— start —

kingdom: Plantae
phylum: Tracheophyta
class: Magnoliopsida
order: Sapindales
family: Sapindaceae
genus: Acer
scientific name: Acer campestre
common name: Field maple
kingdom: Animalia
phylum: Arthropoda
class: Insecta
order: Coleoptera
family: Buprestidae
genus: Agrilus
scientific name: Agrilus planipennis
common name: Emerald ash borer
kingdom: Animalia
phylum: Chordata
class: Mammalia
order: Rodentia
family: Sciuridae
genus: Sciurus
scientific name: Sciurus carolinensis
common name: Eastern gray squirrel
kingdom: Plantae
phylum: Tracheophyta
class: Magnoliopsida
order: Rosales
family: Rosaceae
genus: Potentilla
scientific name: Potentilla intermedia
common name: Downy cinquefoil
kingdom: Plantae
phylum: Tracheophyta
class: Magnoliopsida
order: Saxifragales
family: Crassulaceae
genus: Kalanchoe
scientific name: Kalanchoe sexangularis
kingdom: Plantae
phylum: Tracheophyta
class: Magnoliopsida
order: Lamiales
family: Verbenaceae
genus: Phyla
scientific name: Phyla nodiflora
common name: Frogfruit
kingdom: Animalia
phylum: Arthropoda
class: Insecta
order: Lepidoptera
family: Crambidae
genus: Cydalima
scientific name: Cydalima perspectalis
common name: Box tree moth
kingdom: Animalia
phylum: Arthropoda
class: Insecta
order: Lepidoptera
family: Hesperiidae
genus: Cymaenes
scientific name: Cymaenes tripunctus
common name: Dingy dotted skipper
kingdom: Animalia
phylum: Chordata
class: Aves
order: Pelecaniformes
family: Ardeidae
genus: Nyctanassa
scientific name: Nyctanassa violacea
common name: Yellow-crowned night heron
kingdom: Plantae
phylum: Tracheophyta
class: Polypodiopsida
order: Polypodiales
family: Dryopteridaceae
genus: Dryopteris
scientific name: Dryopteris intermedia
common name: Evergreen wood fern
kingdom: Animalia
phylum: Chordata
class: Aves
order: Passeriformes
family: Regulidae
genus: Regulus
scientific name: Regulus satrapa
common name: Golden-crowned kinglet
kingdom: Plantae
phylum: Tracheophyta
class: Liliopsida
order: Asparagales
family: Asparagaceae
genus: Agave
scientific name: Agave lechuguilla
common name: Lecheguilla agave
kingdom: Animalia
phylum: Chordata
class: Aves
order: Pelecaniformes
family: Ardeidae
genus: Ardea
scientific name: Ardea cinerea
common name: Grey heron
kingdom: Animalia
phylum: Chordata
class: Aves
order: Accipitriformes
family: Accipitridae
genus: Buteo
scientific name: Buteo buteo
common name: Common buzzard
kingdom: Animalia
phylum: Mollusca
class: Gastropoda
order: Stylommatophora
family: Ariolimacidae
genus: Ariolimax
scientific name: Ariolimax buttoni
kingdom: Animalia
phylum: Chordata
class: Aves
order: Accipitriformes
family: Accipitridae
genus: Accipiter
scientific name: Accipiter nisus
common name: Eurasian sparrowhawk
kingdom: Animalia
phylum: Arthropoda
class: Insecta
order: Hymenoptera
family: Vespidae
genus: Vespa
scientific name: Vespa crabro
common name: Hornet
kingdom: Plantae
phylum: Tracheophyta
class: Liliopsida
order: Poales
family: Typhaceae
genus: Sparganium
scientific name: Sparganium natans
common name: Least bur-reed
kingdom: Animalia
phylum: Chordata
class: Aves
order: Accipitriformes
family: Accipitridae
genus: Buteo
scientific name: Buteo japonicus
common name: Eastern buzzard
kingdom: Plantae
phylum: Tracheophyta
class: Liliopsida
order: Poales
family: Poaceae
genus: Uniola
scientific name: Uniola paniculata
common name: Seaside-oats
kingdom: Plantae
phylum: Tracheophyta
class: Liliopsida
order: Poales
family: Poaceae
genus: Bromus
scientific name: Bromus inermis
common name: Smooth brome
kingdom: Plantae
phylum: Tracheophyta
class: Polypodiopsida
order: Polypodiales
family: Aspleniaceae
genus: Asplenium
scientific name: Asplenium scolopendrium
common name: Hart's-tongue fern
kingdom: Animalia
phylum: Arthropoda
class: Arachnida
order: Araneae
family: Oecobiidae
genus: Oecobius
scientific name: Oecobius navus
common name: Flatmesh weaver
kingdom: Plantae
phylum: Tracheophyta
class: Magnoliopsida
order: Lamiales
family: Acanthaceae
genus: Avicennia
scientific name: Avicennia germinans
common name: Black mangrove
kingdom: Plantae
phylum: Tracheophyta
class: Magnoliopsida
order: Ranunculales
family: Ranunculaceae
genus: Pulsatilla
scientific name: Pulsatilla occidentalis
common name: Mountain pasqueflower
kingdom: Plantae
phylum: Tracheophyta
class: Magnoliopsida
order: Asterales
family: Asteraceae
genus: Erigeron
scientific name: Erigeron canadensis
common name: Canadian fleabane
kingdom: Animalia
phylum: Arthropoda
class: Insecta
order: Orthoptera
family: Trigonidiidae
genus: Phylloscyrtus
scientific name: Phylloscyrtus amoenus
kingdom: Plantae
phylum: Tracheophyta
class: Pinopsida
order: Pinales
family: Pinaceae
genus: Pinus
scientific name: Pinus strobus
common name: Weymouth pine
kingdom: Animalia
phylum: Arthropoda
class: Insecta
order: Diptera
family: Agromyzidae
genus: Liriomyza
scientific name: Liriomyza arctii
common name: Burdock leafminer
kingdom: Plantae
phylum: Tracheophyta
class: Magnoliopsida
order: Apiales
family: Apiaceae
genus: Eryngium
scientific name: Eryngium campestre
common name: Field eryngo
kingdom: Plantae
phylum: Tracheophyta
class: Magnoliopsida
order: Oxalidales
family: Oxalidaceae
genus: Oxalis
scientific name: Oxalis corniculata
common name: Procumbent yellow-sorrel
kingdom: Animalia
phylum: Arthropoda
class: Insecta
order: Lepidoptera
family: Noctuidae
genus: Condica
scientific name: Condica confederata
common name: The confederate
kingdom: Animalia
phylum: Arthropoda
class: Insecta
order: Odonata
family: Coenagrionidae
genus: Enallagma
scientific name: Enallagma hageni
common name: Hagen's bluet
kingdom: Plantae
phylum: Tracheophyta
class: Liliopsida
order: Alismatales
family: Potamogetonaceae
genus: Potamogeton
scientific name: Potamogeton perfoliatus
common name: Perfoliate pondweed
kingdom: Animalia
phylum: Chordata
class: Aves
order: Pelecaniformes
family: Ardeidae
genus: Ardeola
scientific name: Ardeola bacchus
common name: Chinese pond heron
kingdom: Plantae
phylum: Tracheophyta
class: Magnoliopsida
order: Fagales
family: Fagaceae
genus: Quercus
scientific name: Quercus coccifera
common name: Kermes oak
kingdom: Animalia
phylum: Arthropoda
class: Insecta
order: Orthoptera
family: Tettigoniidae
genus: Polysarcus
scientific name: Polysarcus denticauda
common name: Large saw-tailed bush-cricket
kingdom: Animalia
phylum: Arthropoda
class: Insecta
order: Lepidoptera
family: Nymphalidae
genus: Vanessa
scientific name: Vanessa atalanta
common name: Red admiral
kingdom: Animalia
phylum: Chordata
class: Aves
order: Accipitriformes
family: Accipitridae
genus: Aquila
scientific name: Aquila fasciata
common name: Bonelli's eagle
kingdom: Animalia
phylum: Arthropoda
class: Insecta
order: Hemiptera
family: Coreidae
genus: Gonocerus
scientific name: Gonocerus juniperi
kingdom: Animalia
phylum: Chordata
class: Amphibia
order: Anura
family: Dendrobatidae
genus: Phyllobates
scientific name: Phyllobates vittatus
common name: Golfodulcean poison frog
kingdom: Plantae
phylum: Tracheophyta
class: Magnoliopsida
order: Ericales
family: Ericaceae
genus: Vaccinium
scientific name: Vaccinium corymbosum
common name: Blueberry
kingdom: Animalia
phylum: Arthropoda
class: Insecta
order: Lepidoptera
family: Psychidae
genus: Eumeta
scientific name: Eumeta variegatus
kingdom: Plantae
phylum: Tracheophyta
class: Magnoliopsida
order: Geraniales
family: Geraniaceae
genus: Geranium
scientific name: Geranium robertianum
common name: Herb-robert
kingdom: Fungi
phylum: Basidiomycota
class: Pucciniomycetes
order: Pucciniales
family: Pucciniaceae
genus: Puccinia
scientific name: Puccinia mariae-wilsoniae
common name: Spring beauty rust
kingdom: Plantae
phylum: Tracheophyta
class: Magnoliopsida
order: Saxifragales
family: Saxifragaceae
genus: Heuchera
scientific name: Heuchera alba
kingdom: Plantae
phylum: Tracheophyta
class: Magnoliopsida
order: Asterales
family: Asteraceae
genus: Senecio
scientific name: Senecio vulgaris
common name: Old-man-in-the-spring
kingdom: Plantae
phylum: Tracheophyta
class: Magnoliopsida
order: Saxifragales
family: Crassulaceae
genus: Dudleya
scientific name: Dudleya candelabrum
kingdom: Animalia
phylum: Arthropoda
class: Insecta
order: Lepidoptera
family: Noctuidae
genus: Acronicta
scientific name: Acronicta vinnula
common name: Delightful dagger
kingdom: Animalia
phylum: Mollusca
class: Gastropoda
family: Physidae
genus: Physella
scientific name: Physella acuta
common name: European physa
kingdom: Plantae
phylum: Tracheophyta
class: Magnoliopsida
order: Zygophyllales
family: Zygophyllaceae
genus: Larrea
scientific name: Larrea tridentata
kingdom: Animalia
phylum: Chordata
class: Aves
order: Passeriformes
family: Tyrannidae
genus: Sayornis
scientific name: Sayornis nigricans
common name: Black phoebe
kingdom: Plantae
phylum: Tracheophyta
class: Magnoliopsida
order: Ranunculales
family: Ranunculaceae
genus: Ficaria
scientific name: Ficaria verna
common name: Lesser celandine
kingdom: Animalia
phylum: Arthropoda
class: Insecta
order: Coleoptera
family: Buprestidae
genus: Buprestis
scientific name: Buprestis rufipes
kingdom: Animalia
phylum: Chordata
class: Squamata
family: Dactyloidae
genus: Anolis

— end —

Update the rows from the line containing "family: Sapindaceae" through the line containing "scientific name: Kalanchoe sexangularis" by replacing "common name" with "vernacular name", leaving everything else unchanged.

family: Sapindaceae
genus: Acer
scientific name: Acer campestre
vernacular name: Field maple
kingdom: Animalia
phylum: Arthropoda
class: Insecta
order: Coleoptera
family: Buprestidae
genus: Agrilus
scientific name: Agrilus planipennis
vernacular name: Emerald ash borer
kingdom: Animalia
phylum: Chordata
class: Mammalia
order: Rodentia
family: Sciuridae
genus: Sciurus
scientific name: Sciurus carolinensis
vernacular name: Eastern gray squirrel
kingdom: Plantae
phylum: Tracheophyta
class: Magnoliopsida
order: Rosales
family: Rosaceae
genus: Potentilla
scientific name: Potentilla intermedia
vernacular name: Downy cinquefoil
kingdom: Plantae
phylum: Tracheophyta
class: Magnoliopsida
order: Saxifragales
family: Crassulaceae
genus: Kalanchoe
scientific name: Kalanchoe sexangularis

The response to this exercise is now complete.